Тушино стало как бы столицей тех десятков тысяч мятежников, кто не признавал власти законного царя, кто желал свободы совершать любые злодейства — грабить, жечь, убивать.

Зная об этом, Филарет считал царя Василия виновником несчастной судьбы отечества и видел в поляках не врагов, а возможных союзников. Он полагал, что второй Лжедимитрий с его тушинским станом станет сосредоточением мятежных сил, которые уберут царя Василия, и без того обречённого на гибель, как думал Филарет.

Но в мыслях и душе Филарета не всё было так просто и ясно. Он мучился сомнениями, страдал, вспоминая случившееся в Ростове, и его дорога в Тушино была сопряжена с муками совести.

Когда Филарета в числе пленных людей всякого чина повели в Тушино в литовской одежде, в татарской шапке на седой голове, он вначале решил, что его хотят выставить перед новым «царём» как скомороха. По лицу его потекли слёзы слабости и унижения. Но они сразу высохли, как только он подумал о судьбе несчастных, растерзанных в соборе, о судьбе поруганного и ограбленного храма. Он корил себя, что не спрятал раньше икону святого Леонтия. Он видел, как по дороге пустошили церкви и монастыри. «Не боятся Бога, злодеи, закон преступают», — шептали его губы. Он слышал словеса лживые и неправедные. Мучители хвалились добычей и своими удачами. «Господи, грешен я, вельми грешен! Пошто ты не внял моей молитве, не укрыл от сборища лукавых и множества делающих неправду!»

Филарет старался сосредоточиться на молитве, но в душу его постепенно проникал страх. Он слышал, как мятежники говорили между собой:

   — Владыку-то куда гонят? Али он в чём провинился?

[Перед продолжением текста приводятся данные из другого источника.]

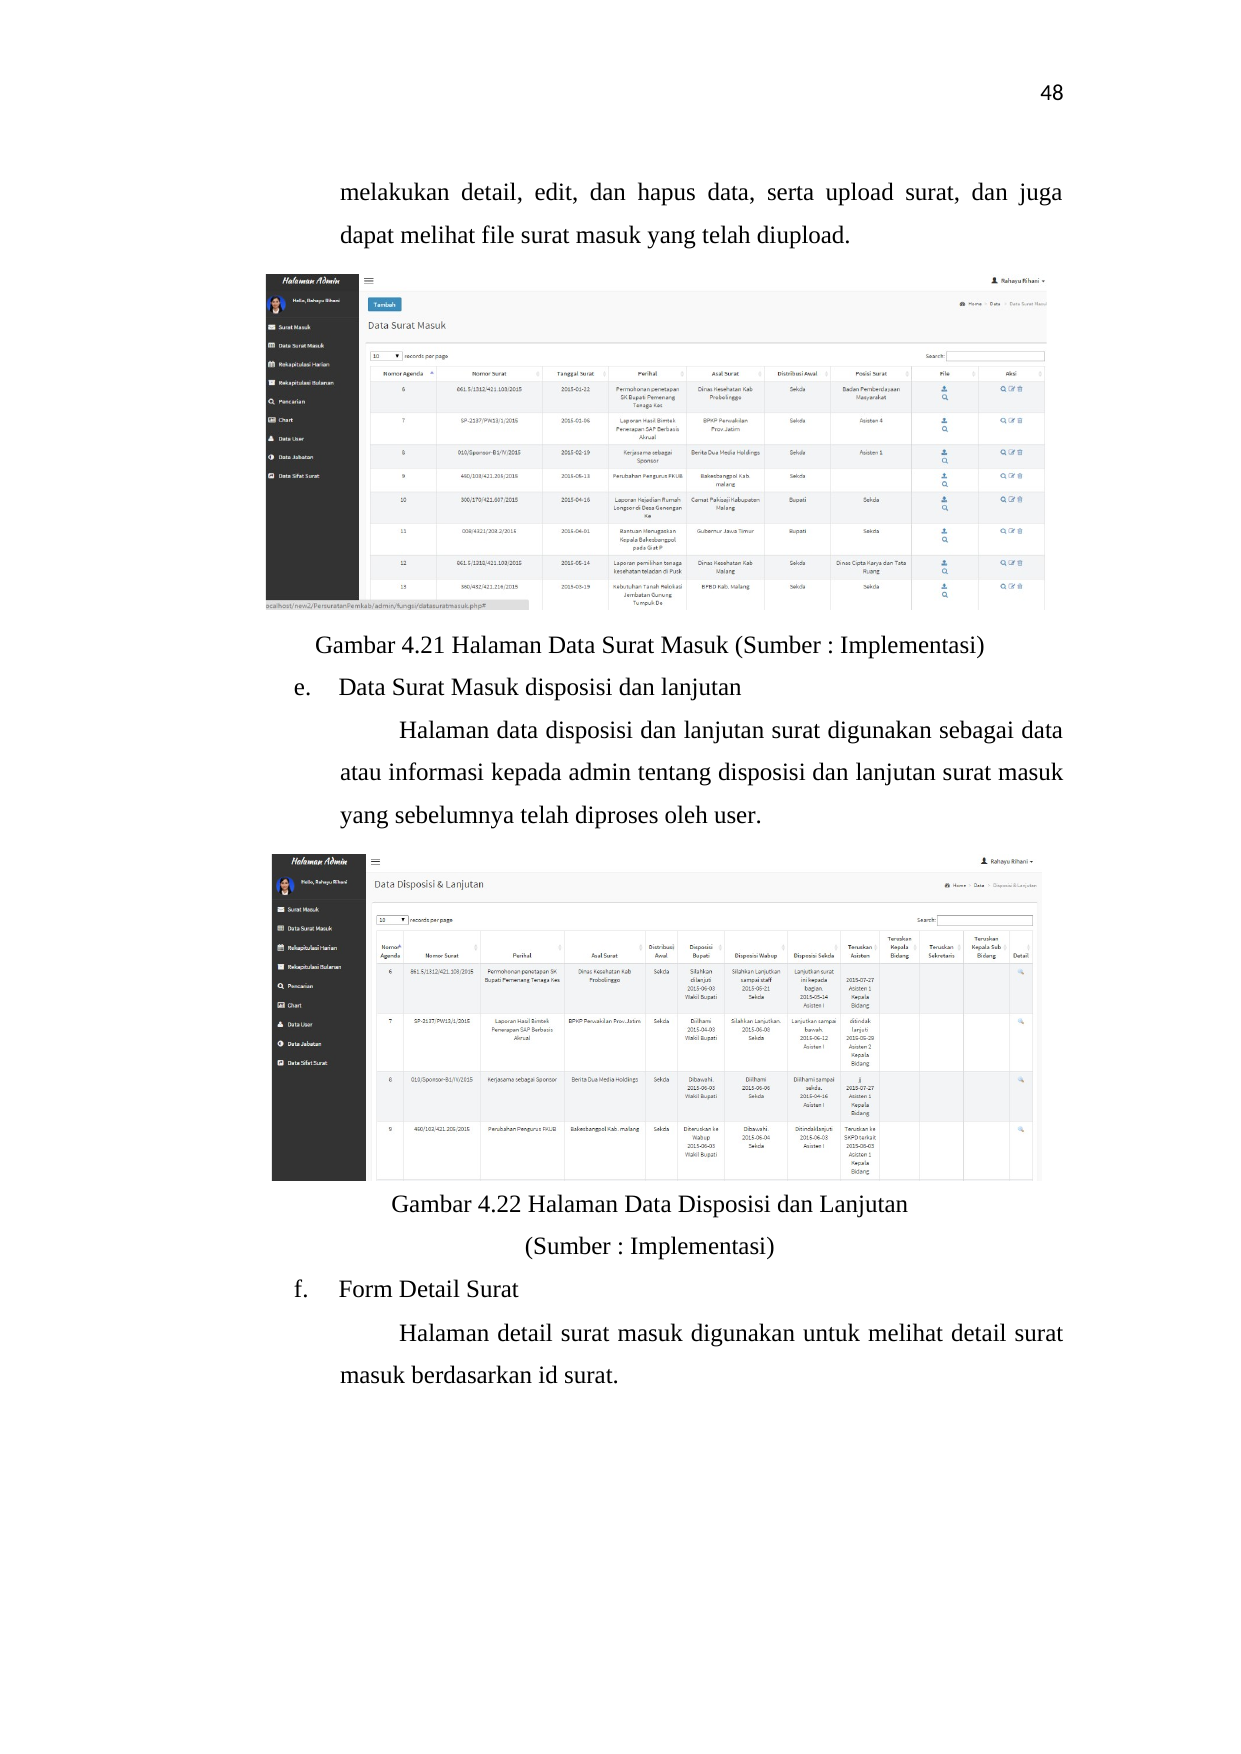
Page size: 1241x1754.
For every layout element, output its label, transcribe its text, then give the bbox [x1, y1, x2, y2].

   — Топор палача сыщет виноватого.

Дорогой к войску мятежников присоединились падкие на добычу людишки. Где-то на полдороге к ним с великим невежеством и шумом пристала целая шайка с атаманом, которого звали Федька Ворон. Он был столь свиреп с виду, что приближаться к нему остерегались даже поляки. Время от времени он постёгивал кнутом кого-нибудь из мятежников, приговаривая:

   — Ивашка Жареный да Ивашка Гнутый — твои дружки.

Уста Филарета шептали молитву, когда к нему приблизился один из предводителей сапежинцев — так называли воинов Петра Сапеги — и почтительно попросил его сесть в колымагу. Филарет поблагодарил. Передок у колымаги обгорел, но кузов и колёса были целы.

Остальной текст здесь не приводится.